Has this been considered?

Thanks.

On Tue, Nov 17, 2020 at 8:05 PM Brooke Storm <bstorm@wikimedia.org> wrote:
ACN: Thanks! We’ve created a ticket for that one to help collaborate and surface the process here: https://phabricator.wikimedia.org/T267992
Anybody working on that, please add info there.

Brooke Storm
Staff SRE
Wikimedia Cloud Services
IRC: bstorm

On Nov 17, 2020, at 12:01 PM, AntiCompositeNumber <anticompositenumber@gmail.com> wrote:

I took a look at converting the query used for GreenC Bot's Job 10,
which tracks enwiki files that "shadow" a different file on Commons.
It is currently run daily, and the query executes in about 60-90
seconds. I tried three methods to recreate that query without a SQL
cross-database join. The naive method of "just give me all the files"
didn't work because it timed out somewhere.
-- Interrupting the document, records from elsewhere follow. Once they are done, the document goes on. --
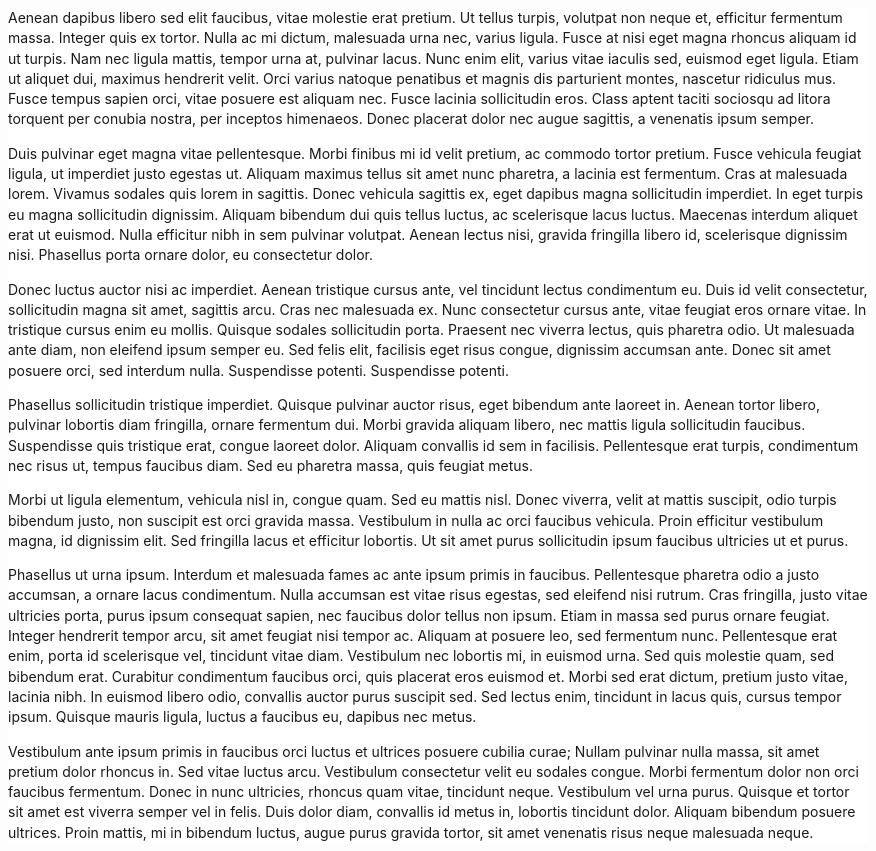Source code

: Aenean dapibus libero sed elit faucibus, vitae molestie erat pretium. Ut tellus turpis, volutpat non neque et, efficitur fermentum massa. Integer quis ex tortor. Nulla ac mi dictum, malesuada urna nec, varius ligula. Fusce at nisi eget magna rhoncus aliquam id ut turpis. Nam nec ligula mattis, tempor urna at, pulvinar lacus. Nunc enim elit, varius vitae iaculis sed, euismod eget ligula. Etiam ut aliquet dui, maximus hendrerit velit. Orci varius natoque penatibus et magnis dis parturient montes, nascetur ridiculus mus. Fusce tempus sapien orci, vitae posuere est aliquam nec. Fusce lacinia sollicitudin eros. Class aptent taciti sociosqu ad litora torquent per conubia nostra, per inceptos himenaeos. Donec placerat dolor nec augue sagittis, a venenatis ipsum semper.

Duis pulvinar eget magna vitae pellentesque. Morbi finibus mi id velit pretium, ac commodo tortor pretium. Fusce vehicula feugiat ligula, ut imperdiet justo egestas ut. Aliquam maximus tellus sit amet nunc pharetra, a lacinia est fermentum. Cras at malesuada lorem. Vivamus sodales quis lorem in sagittis. Donec vehicula sagittis ex, eget dapibus magna sollicitudin imperdiet. In eget turpis eu magna sollicitudin dignissim. Aliquam bibendum dui quis tellus luctus, ac scelerisque lacus luctus. Maecenas interdum aliquet erat ut euismod. Nulla efficitur nibh in sem pulvinar volutpat. Aenean lectus nisi, gravida fringilla libero id, scelerisque dignissim nisi. Phasellus porta ornare dolor, eu consectetur dolor.

Donec luctus auctor nisi ac imperdiet. Aenean tristique cursus ante, vel tincidunt lectus condimentum eu. Duis id velit consectetur, sollicitudin magna sit amet, sagittis arcu. Cras nec malesuada ex. Nunc consectetur cursus ante, vitae feugiat eros ornare vitae. In tristique cursus enim eu mollis. Quisque sodales sollicitudin porta. Praesent nec viverra lectus, quis pharetra odio. Ut malesuada ante diam, non eleifend ipsum semper eu. Sed felis elit, facilisis eget risus congue, dignissim accumsan ante. Donec sit amet posuere orci, sed interdum nulla. Suspendisse potenti. Suspendisse potenti.

Phasellus sollicitudin tristique imperdiet. Quisque pulvinar auctor risus, eget bibendum ante laoreet in. Aenean tortor libero, pulvinar lobortis diam fringilla, ornare fermentum dui. Morbi gravida aliquam libero, nec mattis ligula sollicitudin faucibus. Suspendisse quis tristique erat, congue laoreet dolor. Aliquam convallis id sem in facilisis. Pellentesque erat turpis, condimentum nec risus ut, tempus faucibus diam. Sed eu pharetra massa, quis feugiat metus.

Morbi ut ligula elementum, vehicula nisl in, congue quam. Sed eu mattis nisl. Donec viverra, velit at mattis suscipit, odio turpis bibendum justo, non suscipit est orci gravida massa. Vestibulum in nulla ac orci faucibus vehicula. Proin efficitur vestibulum magna, id dignissim elit. Sed fringilla lacus et efficitur lobortis. Ut sit amet purus sollicitudin ipsum faucibus ultricies ut et purus.

Phasellus ut urna ipsum. Interdum et malesuada fames ac ante ipsum primis in faucibus. Pellentesque pharetra odio a justo accumsan, a ornare lacus condimentum. Nulla accumsan est vitae risus egestas, sed eleifend nisi rutrum. Cras fringilla, justo vitae ultricies porta, purus ipsum consequat sapien, nec faucibus dolor tellus non ipsum. Etiam in massa sed purus ornare feugiat. Integer hendrerit tempor arcu, sit amet feugiat nisi tempor ac. Aliquam at posuere leo, sed fermentum nunc. Pellentesque erat enim, porta id scelerisque vel, tincidunt vitae diam. Vestibulum nec lobortis mi, in euismod urna. Sed quis molestie quam, sed bibendum erat. Curabitur condimentum faucibus orci, quis placerat eros euismod et. Morbi sed erat dictum, pretium justo vitae, lacinia nibh. In euismod libero odio, convallis auctor purus suscipit sed. Sed lectus enim, tincidunt in lacus quis, cursus tempor ipsum. Quisque mauris ligula, luctus a faucibus eu, dapibus nec metus.

Vestibulum ante ipsum primis in faucibus orci luctus et ultrices posuere cubilia curae; Nullam pulvinar nulla massa, sit amet pretium dolor rhoncus in. Sed vitae luctus arcu. Vestibulum consectetur velit eu sodales congue. Morbi fermentum dolor non orci faucibus fermentum. Donec in nunc ultricies, rhoncus quam vitae, tincidunt neque. Vestibulum vel urna purus. Quisque et tortor sit amet est viverra semper vel in felis. Duis dolor diam, convallis id metus in, lobortis tincidunt dolor. Aliquam bibendum posuere ultrices. Proin mattis, mi in bibendum luctus, augue purus gravida tortor, sit amet venenatis risus neque malesuada neque.
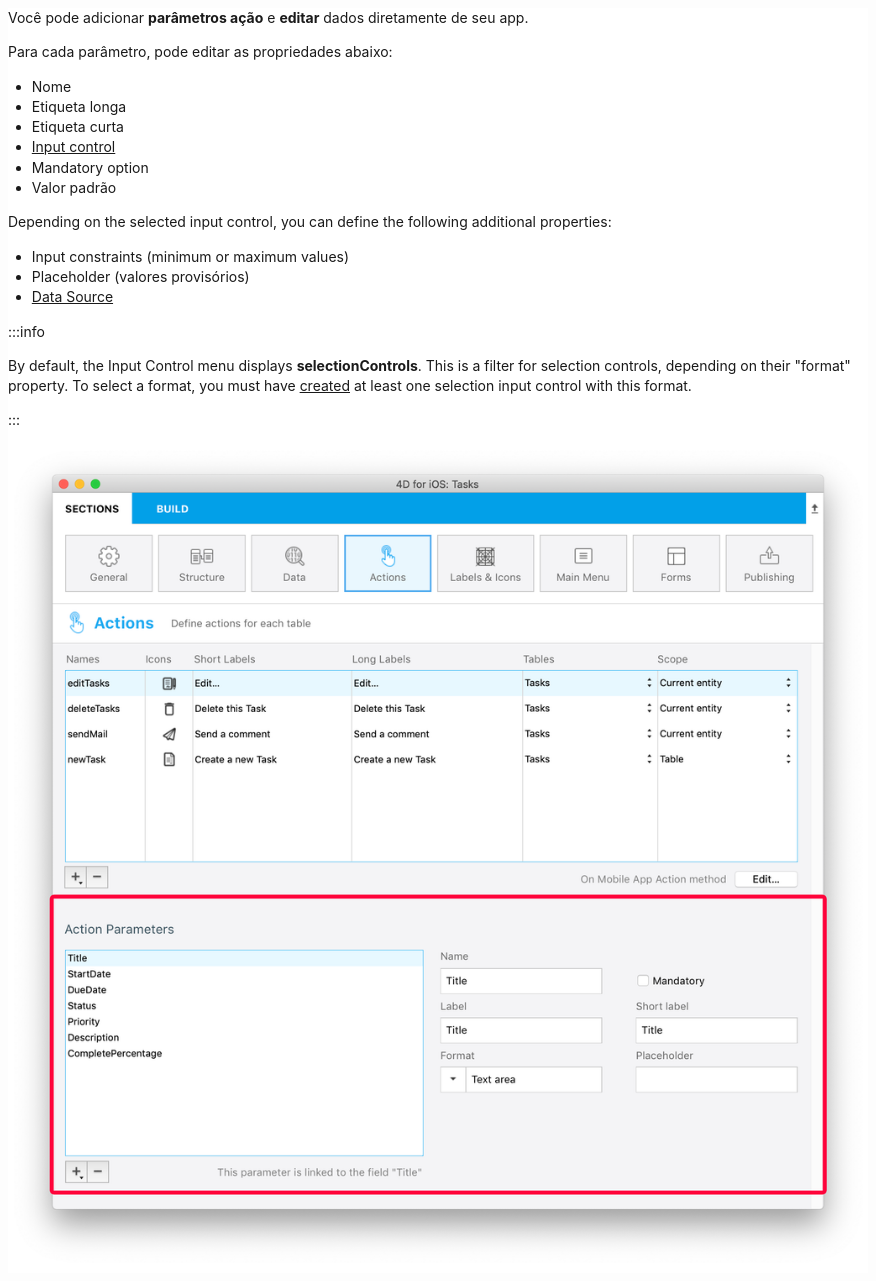 Você pode adicionar **parâmetros ação** e **editar** dados diretamente de seu app.

Para cada parâmetro, pode editar as propriedades abaixo:

* Nome
* Etiqueta longa
* Etiqueta curta
* [Input control](#built-in-input-controls)
* Mandatory option
* Valor padrão

Depending on the selected input control, you can define the following additional properties:

* Input constraints (minimum or maximum values)
* Placeholder (valores provisórios)
* [Data Source](#dynamic-choice-lists)

:::info

By default, the Input Control menu displays **selectionControls**. This is a filter for selection controls, depending on their "format" property. To select a format, you must have [created](#selection-input-controls) at least one selection input control with this format.

:::

![Action-parameters](img/Actions-parameters-4D-for-iOS.png)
The paginated version of
that query was on track to take over 5 hours to complete. A similar
method that emulates a subquery instead of a join was projected to
take about 6 hours. Both stopped early because I got bored of watching
them and PAWS doesn't work unattended. I also wasn't able to properly
test them because people kept fixing the shadowed files before the
script got to them. The code is at
<https://public.paws.wmcloud.org/User:AntiCompositeBot/ShadowsCommonsQuery.ipynb>.

ACN

On Tue, Nov 17, 2020 at 1:02 PM Maarten Dammers <maarten@mdammers.nl> wrote:

Hi Joaquin,

On 16-11-2020 21:42, Joaquin Oltra Hernandez wrote:

Hi Maarten,

I believe this work started many years ago, and it was paused, and recently restarted because of the stability and performance problems in the last years.

You do realize the current setup was announced as new 3 years ago? See https://phabricator.wikimedia.org/phame/post/view/70/new_wiki_replica_servers_ready_for_use/ .

I'm sorry about the extra work this will cause, I hope the improved stability and performance will make it worth it for you, and that you will reconsider and migrate your code to work on the new architecture (or reach out for specific help if you need it).

No, saying sorry won't make it right and no, it won't make it worth it for me. If I want very stable access to a single wiki, I'll use the API of that wiki.

--
Joaquin Oltra Hernandez
Developer Advocate - Wikimedia Foundation

It currently doesn't really feel to me that you're advocating for the developers, it feels more like you're the unlucky person having to sell the bad WMF management decisions to the angry developers.